## WORK TO BE COMPLETED
What follows is data; output all of it exactly as given.
EXERCISE INPUTS START
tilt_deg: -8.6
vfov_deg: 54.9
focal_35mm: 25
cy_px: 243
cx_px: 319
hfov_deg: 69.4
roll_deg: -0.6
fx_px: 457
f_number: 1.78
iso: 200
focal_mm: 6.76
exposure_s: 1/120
EXERCISE INPUTS END
## SOLUTION FOR THIS EXERCISE
tilt_deg: -8.6
vfov_deg: 54.9
focal_35mm: 25
cy_px: 243
cx_px: 319
hfov_deg: 69.4
roll_deg: -0.6
fx_px: 457
f_number: 1.78
iso: 200
focal_mm: 6.76
exposure_s: 1/120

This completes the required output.